Brief = In the records below, find every line that contains the string "position" and copy each of those lines. Match the case exactly.

### Input material

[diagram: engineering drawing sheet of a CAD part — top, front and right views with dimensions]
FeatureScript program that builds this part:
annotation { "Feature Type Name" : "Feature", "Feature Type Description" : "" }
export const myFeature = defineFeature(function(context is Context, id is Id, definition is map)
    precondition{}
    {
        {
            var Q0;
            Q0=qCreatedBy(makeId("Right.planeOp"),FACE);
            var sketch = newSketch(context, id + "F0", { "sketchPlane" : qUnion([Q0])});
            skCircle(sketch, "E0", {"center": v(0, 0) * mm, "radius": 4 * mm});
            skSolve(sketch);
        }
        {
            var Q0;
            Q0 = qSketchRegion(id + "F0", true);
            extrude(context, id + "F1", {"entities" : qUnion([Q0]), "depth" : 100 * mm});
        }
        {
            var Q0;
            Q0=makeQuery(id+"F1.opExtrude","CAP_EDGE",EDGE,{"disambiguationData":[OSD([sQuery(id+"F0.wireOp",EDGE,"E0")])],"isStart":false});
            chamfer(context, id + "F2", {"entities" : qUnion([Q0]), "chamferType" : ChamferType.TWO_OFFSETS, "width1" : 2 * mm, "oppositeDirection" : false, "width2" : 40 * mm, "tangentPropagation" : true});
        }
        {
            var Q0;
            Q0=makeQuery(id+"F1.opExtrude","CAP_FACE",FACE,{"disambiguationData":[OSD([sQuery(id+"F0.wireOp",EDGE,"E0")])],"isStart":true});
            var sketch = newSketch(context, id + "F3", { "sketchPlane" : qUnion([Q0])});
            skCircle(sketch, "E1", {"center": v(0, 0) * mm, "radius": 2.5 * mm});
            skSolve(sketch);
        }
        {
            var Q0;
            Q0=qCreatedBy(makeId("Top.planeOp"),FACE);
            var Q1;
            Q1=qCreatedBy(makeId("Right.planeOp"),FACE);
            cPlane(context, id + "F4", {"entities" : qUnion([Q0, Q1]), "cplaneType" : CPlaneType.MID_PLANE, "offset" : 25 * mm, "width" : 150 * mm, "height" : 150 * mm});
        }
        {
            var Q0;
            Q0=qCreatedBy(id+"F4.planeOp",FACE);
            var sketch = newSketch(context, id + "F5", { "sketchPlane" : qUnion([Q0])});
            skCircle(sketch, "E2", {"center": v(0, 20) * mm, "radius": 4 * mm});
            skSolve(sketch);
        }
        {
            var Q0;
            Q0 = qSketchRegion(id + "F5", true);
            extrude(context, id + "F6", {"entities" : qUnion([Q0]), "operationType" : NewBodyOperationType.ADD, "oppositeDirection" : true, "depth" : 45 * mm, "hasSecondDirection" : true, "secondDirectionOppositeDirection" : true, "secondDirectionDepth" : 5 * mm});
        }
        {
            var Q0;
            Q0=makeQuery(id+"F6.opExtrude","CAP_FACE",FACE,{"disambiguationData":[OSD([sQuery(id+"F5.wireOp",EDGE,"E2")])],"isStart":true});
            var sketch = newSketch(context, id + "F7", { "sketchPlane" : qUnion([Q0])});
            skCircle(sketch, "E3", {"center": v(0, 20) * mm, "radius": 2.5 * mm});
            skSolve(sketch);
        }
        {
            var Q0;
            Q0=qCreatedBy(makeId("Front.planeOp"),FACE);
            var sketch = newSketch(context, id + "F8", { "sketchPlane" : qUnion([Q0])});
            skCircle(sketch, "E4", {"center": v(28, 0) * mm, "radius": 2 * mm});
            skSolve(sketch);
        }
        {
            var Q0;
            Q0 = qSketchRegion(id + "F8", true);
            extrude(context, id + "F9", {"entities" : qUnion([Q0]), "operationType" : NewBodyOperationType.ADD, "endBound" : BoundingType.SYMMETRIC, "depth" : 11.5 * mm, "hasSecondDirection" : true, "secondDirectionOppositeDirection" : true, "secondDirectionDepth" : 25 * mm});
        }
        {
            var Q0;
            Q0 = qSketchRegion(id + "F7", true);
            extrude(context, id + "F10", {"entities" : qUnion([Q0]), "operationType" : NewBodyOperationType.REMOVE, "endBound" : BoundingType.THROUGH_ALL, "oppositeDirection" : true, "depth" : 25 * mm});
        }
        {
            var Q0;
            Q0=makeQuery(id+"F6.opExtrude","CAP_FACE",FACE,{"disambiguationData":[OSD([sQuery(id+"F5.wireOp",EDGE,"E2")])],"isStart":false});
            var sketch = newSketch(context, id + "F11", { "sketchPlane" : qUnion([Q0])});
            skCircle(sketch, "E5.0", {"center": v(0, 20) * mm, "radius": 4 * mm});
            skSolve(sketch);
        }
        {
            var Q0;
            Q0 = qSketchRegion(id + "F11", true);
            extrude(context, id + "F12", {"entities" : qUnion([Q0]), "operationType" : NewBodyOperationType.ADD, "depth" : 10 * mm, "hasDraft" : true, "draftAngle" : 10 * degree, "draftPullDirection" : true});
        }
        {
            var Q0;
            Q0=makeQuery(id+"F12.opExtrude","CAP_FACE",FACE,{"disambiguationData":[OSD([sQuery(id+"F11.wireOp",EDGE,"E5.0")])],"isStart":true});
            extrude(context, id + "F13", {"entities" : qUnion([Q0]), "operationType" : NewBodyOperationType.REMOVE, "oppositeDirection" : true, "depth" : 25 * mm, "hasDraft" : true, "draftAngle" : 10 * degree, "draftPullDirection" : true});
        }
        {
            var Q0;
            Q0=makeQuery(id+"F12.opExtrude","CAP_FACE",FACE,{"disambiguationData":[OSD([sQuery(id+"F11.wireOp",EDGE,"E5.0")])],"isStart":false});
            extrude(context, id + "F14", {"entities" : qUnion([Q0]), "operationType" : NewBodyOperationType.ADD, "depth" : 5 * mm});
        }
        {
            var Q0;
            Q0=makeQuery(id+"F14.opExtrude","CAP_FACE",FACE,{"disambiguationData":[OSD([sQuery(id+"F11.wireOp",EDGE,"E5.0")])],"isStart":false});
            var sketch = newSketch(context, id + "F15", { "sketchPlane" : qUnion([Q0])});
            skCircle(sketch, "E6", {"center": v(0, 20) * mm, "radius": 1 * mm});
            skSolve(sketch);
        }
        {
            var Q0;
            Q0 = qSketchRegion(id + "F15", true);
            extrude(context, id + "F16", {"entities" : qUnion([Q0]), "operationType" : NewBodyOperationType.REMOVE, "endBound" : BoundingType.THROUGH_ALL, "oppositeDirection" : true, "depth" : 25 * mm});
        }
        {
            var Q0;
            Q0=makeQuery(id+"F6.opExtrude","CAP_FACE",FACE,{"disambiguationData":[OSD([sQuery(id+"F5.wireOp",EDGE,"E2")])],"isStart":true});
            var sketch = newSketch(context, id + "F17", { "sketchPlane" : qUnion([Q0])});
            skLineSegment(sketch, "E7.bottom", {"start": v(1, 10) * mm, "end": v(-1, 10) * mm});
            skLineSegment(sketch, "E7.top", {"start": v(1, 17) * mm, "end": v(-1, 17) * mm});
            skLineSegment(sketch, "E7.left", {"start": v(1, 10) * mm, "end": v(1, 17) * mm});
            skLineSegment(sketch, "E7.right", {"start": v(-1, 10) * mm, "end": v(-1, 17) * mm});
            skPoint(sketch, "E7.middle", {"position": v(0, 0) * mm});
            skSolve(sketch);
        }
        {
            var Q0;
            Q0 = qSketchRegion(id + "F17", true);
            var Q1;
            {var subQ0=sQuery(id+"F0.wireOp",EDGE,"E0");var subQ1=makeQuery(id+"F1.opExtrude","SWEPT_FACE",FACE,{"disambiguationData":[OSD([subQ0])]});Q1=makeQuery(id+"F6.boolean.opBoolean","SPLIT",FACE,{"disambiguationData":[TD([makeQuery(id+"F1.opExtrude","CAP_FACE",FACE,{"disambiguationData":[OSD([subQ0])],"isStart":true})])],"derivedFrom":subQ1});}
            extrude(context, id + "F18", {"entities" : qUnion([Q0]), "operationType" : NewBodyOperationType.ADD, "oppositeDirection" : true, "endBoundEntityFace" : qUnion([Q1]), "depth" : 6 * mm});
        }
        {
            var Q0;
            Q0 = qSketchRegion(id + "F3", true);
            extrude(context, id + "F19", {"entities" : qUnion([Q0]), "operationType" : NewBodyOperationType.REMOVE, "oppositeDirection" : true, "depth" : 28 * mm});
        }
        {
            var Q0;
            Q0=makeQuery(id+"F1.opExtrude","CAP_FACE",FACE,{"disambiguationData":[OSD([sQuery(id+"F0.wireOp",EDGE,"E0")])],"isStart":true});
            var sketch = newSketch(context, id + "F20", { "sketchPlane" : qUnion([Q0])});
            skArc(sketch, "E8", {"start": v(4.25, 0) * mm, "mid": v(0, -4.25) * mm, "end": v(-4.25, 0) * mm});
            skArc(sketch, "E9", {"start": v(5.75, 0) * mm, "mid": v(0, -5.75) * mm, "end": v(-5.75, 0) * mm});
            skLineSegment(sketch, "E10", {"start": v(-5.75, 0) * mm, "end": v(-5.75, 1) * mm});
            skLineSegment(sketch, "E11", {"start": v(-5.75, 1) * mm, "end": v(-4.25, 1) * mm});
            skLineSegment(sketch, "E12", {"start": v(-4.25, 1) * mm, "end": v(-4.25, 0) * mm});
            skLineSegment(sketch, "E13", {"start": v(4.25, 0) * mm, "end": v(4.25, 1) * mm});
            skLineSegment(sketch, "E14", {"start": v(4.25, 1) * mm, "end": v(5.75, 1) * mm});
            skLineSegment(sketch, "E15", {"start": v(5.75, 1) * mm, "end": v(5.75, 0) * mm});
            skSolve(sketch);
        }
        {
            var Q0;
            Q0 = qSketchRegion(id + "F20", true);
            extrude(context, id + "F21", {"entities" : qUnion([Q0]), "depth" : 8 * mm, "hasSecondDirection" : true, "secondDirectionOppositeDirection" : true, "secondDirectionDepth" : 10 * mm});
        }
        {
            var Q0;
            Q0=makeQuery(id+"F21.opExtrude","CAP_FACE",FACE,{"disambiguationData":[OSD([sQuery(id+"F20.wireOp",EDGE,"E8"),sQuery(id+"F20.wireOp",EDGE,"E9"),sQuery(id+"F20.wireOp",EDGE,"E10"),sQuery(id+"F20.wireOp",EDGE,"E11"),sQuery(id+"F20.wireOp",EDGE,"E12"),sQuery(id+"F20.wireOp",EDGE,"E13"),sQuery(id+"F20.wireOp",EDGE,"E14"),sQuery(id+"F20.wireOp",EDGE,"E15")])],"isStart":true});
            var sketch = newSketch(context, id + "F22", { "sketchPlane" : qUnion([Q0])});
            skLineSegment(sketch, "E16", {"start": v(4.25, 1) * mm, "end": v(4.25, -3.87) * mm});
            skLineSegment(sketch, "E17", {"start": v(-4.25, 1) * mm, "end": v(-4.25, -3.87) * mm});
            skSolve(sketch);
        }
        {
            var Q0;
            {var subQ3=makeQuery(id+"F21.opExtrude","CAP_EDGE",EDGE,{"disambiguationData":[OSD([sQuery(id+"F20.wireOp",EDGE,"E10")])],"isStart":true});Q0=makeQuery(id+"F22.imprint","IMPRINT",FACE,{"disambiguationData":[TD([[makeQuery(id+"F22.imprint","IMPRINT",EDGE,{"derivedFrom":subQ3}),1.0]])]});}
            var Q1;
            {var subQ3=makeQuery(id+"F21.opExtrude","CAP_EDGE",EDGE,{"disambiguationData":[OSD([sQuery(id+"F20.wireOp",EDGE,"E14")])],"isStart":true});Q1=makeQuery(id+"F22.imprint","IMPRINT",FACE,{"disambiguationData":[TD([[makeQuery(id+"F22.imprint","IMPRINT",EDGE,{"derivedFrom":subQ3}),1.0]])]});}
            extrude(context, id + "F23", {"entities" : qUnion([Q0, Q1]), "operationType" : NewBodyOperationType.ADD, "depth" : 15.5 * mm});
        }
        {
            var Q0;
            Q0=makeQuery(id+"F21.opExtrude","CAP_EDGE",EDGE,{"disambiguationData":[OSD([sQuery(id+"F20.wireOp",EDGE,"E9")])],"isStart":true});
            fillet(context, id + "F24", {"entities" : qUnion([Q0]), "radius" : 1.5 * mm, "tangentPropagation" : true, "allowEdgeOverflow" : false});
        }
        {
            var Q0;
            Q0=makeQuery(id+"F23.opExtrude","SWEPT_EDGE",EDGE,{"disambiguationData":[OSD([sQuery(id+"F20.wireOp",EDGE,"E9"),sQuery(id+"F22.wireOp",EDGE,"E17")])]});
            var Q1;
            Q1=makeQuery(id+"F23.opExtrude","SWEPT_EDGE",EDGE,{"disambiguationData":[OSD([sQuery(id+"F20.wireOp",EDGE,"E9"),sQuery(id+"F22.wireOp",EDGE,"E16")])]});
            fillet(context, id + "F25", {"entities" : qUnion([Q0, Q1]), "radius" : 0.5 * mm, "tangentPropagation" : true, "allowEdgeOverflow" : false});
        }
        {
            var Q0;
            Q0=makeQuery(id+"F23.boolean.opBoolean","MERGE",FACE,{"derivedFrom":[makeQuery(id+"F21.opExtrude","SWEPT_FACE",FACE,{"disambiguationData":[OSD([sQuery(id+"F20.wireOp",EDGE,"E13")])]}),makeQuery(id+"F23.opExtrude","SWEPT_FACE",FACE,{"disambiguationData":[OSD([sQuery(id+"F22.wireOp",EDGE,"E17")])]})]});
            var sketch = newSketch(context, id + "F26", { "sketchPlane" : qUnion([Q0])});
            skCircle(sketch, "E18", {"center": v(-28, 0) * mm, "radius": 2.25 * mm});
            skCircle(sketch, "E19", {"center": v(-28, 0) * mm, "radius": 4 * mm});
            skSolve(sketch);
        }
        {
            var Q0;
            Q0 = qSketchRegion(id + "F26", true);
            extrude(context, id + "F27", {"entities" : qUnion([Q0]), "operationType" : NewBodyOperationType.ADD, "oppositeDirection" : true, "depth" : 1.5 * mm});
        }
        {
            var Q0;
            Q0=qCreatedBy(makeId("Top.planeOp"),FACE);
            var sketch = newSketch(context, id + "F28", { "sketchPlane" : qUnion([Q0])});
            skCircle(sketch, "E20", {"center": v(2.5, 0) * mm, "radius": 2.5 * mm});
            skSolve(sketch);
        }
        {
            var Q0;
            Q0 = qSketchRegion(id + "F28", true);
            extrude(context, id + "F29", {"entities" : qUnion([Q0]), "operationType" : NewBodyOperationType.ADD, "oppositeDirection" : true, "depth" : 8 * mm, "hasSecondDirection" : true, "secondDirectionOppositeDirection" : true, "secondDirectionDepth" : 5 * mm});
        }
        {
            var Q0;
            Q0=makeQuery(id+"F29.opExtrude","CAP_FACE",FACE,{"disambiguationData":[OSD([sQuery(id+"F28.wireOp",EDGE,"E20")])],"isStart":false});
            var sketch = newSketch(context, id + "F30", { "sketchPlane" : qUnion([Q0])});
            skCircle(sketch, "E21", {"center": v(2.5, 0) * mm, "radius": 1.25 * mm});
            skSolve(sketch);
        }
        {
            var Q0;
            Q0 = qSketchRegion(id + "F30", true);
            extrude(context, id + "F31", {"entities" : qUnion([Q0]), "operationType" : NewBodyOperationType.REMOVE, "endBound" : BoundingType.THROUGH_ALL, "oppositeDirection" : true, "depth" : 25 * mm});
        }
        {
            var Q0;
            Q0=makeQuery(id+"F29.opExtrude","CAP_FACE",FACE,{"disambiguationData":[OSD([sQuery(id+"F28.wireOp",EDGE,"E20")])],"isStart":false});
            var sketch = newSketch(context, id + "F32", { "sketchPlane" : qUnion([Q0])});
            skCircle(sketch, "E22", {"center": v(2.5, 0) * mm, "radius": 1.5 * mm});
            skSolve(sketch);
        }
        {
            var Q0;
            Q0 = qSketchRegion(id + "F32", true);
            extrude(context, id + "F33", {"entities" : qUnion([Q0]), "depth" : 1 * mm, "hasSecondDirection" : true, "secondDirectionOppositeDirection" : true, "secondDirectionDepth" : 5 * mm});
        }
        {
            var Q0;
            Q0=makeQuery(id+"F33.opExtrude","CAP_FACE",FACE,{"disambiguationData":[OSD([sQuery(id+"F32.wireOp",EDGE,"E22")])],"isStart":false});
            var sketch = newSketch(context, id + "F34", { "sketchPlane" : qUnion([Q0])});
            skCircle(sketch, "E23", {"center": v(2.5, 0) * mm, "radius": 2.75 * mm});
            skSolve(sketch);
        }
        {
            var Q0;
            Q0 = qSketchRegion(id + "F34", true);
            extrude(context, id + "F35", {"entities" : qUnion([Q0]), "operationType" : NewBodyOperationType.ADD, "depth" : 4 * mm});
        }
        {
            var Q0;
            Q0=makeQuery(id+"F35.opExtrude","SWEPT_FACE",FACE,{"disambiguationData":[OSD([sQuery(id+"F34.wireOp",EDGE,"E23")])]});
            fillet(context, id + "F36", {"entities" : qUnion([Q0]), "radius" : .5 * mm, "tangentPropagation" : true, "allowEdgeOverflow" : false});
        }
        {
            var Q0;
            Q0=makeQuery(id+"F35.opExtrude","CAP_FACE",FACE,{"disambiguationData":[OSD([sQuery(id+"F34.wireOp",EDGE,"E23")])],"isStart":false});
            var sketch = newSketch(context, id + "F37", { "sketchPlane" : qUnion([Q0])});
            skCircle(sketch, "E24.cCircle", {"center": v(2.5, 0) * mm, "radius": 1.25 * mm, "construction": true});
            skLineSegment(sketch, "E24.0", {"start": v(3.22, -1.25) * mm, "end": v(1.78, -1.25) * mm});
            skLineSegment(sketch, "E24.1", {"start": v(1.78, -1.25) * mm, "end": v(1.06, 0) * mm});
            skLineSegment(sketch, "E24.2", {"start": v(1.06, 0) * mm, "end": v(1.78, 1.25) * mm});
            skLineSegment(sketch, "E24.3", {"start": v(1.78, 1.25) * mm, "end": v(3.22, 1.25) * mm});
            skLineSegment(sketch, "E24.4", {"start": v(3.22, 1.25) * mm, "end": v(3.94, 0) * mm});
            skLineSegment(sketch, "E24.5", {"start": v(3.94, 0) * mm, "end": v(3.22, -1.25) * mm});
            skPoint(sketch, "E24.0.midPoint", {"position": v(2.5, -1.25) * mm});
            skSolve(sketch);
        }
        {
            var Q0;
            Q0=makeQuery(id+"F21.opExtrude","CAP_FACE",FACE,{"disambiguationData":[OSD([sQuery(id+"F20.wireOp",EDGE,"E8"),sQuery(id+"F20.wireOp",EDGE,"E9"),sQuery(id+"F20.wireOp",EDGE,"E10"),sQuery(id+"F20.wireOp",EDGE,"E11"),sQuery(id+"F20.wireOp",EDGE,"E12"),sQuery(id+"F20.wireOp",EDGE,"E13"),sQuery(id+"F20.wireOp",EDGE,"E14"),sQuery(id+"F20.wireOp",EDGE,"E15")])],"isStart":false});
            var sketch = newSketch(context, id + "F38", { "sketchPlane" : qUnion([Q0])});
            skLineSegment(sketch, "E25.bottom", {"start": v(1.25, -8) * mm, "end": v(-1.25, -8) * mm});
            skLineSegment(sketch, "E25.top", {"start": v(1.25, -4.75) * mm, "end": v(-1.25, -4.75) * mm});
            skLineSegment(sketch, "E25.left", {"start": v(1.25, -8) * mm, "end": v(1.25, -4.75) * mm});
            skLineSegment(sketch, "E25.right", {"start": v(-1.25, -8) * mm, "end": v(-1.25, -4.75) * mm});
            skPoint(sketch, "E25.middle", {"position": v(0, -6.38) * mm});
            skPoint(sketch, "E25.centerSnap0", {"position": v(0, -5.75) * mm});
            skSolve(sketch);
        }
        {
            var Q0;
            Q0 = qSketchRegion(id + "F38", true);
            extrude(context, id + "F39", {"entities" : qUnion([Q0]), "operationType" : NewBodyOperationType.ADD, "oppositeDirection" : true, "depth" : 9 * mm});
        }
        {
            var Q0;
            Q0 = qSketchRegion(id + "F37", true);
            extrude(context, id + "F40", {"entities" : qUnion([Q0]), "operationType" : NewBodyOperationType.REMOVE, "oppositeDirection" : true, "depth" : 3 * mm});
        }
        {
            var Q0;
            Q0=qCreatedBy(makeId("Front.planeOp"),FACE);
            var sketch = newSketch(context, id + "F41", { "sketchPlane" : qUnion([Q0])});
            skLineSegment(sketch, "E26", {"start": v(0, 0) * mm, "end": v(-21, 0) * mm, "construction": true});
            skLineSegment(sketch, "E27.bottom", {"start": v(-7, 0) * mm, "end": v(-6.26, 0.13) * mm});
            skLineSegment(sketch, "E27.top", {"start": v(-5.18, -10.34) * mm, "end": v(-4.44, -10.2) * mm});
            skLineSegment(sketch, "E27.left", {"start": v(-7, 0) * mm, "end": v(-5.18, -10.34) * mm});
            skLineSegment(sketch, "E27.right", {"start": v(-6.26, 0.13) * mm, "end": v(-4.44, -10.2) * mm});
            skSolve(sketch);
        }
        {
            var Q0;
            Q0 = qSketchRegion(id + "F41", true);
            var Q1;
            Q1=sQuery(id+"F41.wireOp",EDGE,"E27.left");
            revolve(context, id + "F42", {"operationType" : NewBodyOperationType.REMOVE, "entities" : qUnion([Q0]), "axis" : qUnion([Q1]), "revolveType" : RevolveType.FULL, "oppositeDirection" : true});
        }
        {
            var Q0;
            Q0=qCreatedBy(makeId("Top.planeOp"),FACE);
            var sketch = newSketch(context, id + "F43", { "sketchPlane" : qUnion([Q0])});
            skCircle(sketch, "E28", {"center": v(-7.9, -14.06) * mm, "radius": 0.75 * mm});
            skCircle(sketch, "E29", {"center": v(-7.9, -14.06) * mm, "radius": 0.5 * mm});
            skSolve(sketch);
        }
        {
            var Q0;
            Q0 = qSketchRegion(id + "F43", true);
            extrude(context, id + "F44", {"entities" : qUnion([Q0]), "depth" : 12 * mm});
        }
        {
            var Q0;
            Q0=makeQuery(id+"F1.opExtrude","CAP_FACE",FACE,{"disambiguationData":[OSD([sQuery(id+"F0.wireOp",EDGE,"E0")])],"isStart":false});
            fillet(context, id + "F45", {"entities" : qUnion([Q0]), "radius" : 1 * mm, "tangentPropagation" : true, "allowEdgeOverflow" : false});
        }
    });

######

Written solution =
            skPoint(sketch, "E7.middle", {"position": v(0, 0) * mm});
            skPoint(sketch, "E24.0.midPoint", {"position": v(2.5, -1.25) * mm});
            skPoint(sketch, "E25.middle", {"position": v(0, -6.38) * mm});
            skPoint(sketch, "E25.centerSnap0", {"position": v(0, -5.75) * mm});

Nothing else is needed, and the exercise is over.